During the last year, Ominvest’s banking subsidiary Oman Arab Bank (OAB) successfully merged with Alizz Islamic Bank; completed its listing on the Muscat Securities Market and became a SAOG company. Preceding the merger transaction, Ominvest also sold an 11.76 per cent stake in OAB to Arab Bank plc, resulting in Ominvest’s shareholding in OAB declining from 51 per cent (before the merger) to 31.64 per cent in the combined entity (after the merger).
After the sale of the stake, OAB’s classification in Ominvest’s financials was changed from a subsidiary to an associate with effect from June 30, 2020. Therefore, in line with IFRS requirements, from the date of the reclassification to an associate, Ominvest stopped consolidating OAB’s financials and implemented the equity method of accounting.
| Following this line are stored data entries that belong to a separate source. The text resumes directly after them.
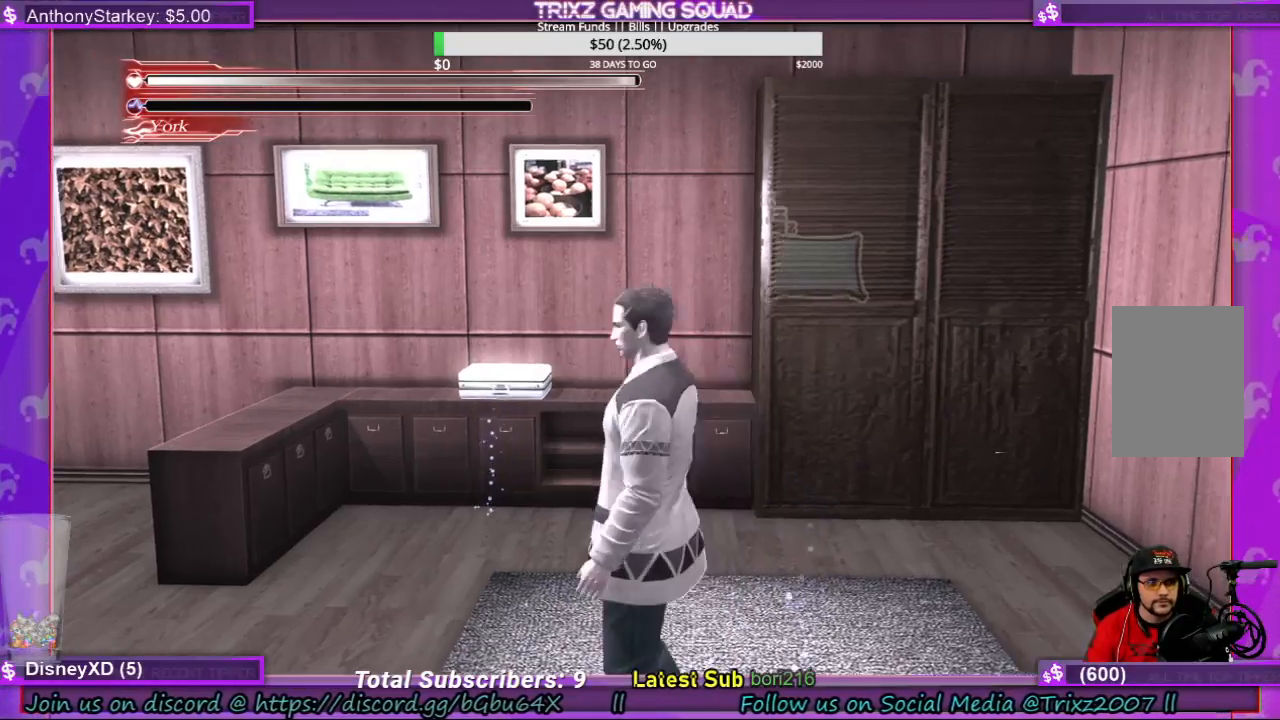
{"keys": ["a", "shift"], "mouse": [], "events": [[67, "shift", "down"], [133, "w", "down"], [467, "w", "up"]]}
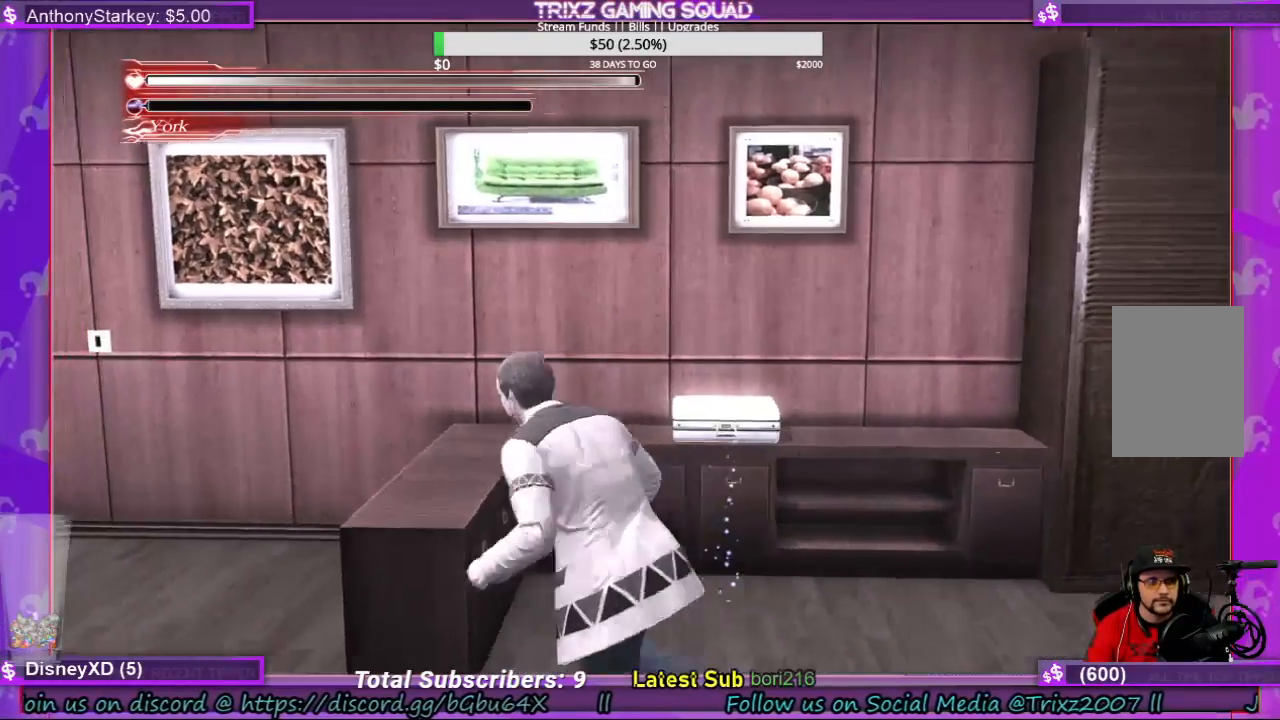
{"keys": ["a", "shift", "w"], "mouse": [], "events": [[233, "w", "down"]]}
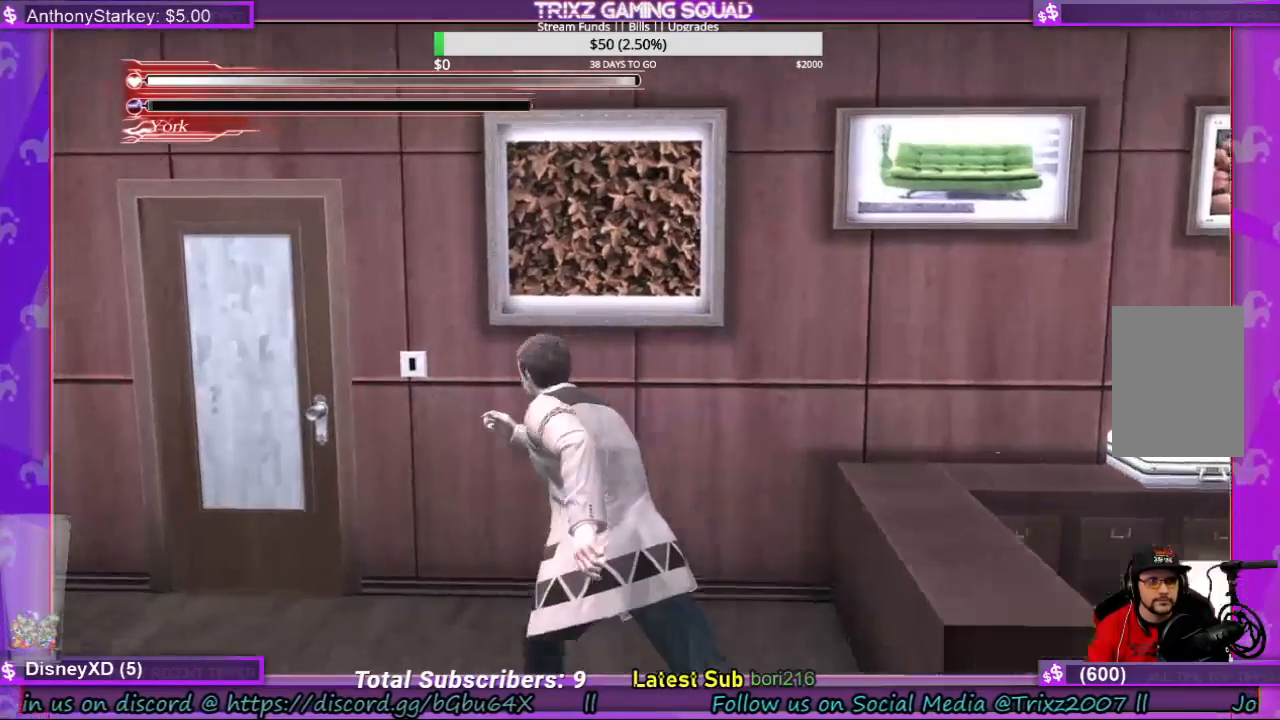
{"keys": ["a", "shift", "w"], "mouse": [], "events": [[400, "e", "down"], [467, "e", "up"]]}
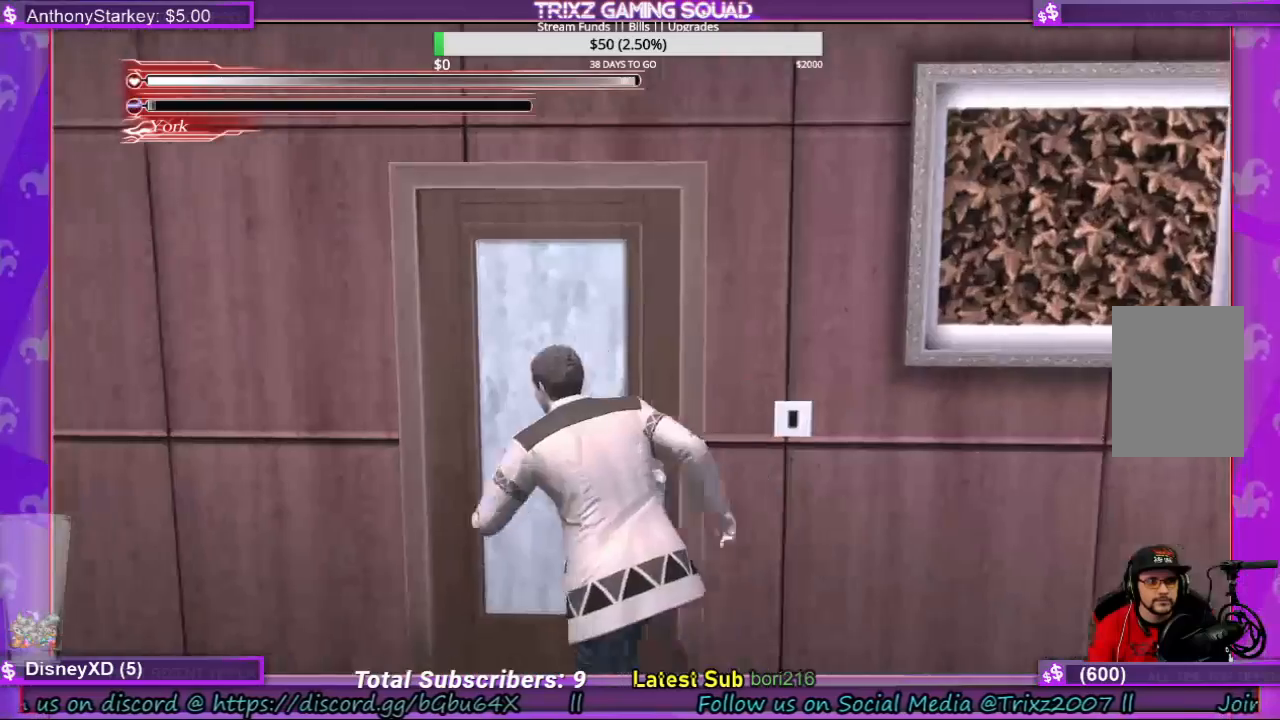
{"keys": ["w"], "mouse": [], "events": [[100, "e", "down"], [133, "e", "up"], [200, "e", "down"], [300, "e", "up"], [433, "shift", "up"], [500, "a", "up"]]}
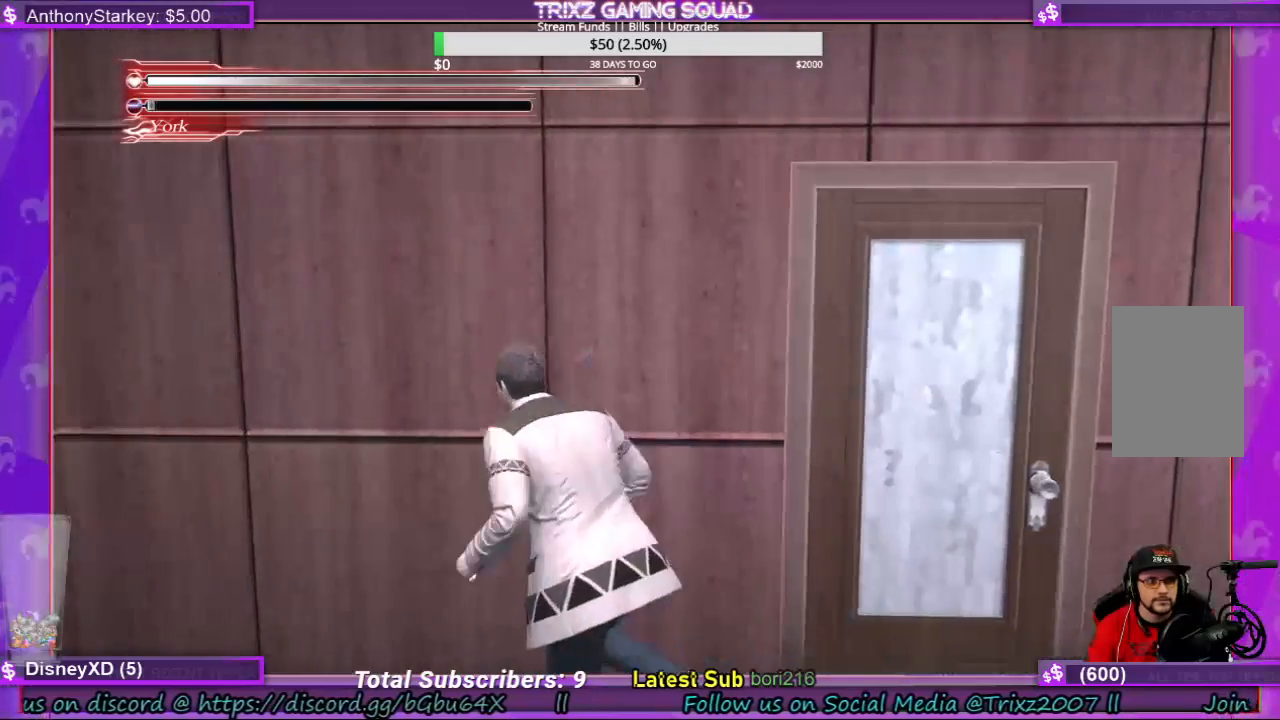
{"keys": ["d", "shift", "w"], "mouse": []}
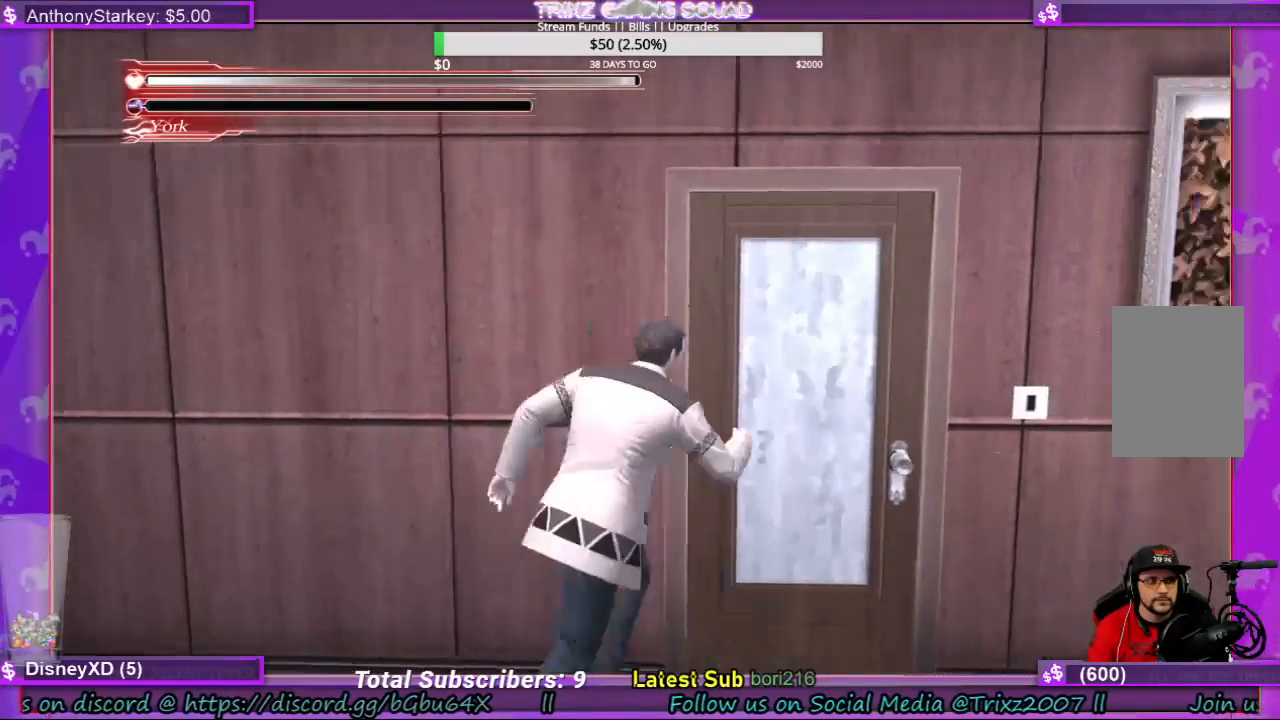
{"keys": ["e", "shift", "w"], "mouse": [], "events": [[233, "d", "up"], [333, "e", "down"], [433, "e", "up"], [500, "e", "down"]]}
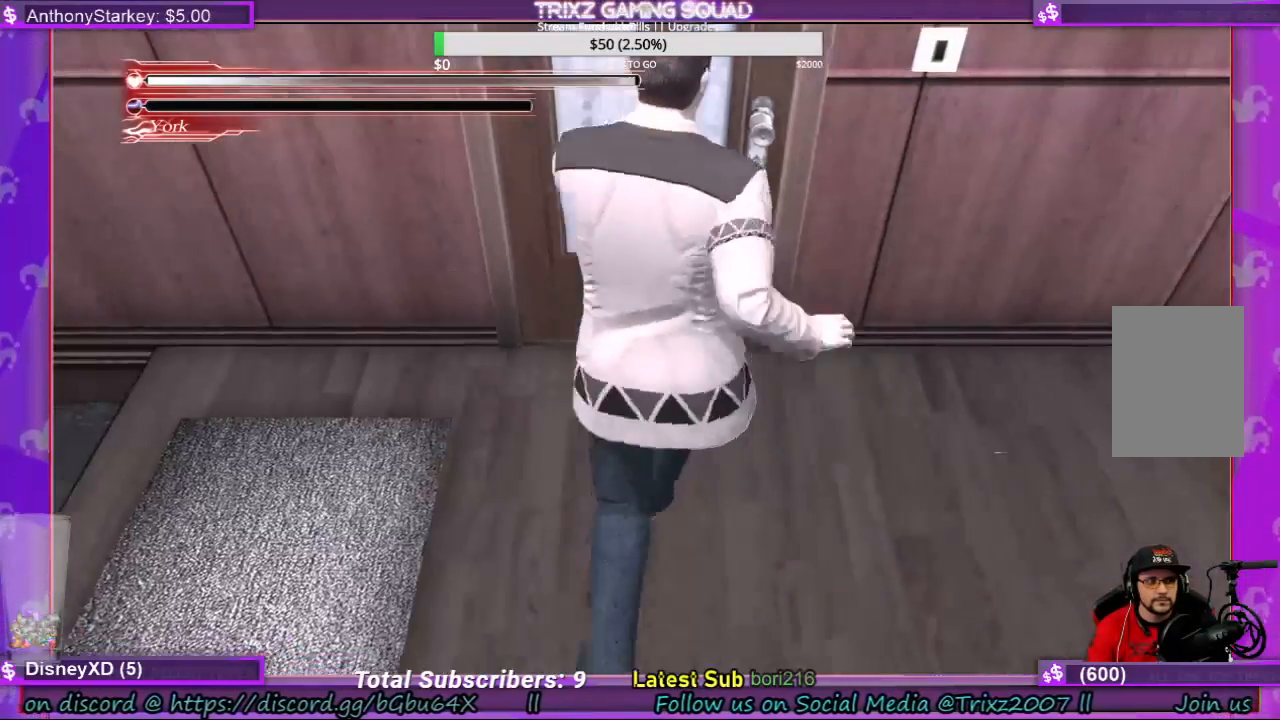
{"keys": [], "mouse": [], "events": [[133, "e", "up"], [267, "shift", "up"], [333, "w", "up"]]}
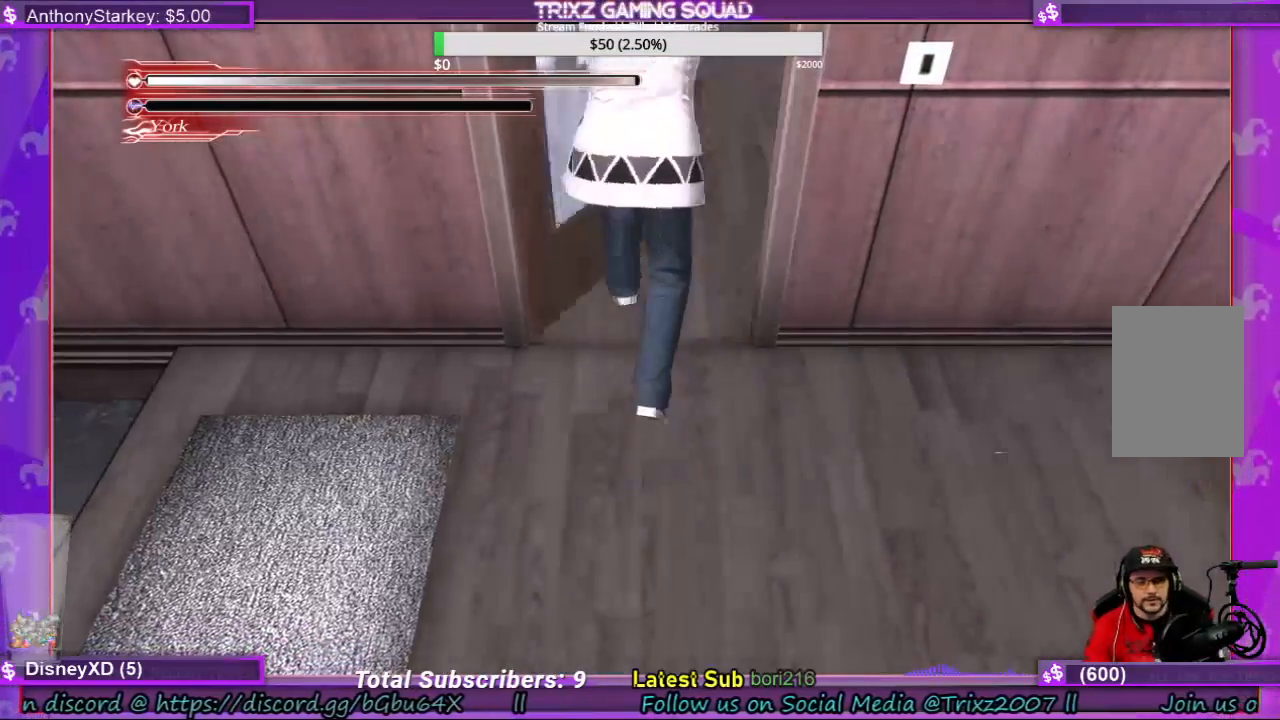
{"keys": [], "mouse": [], "events": []}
In addition, the sale of its partial equity stake in OAB will result in a lower share of income with effect from the date of reclassification.
While lauding Omani government’s new policy initiatives and reforms to restore the sultanate’s economic strength over the next few years, Balushi cautioned that 2021 will be another difficult year for the local and regional businesses as protracted weakness in oil price is leading to rising sovereign debt levels, budget deficits and tight liquidity conditions in the banking sector. Therefore, firms need to become much more creative and efficient to survive through these difficult times and emerge stronger.
Balushi highlighted that being cognisant of such macro challenges, Ominvest is prudently managing its assets and liabilities, aiming to further diversify and grow to maximise shareholder value while keeping potential risks well anchored.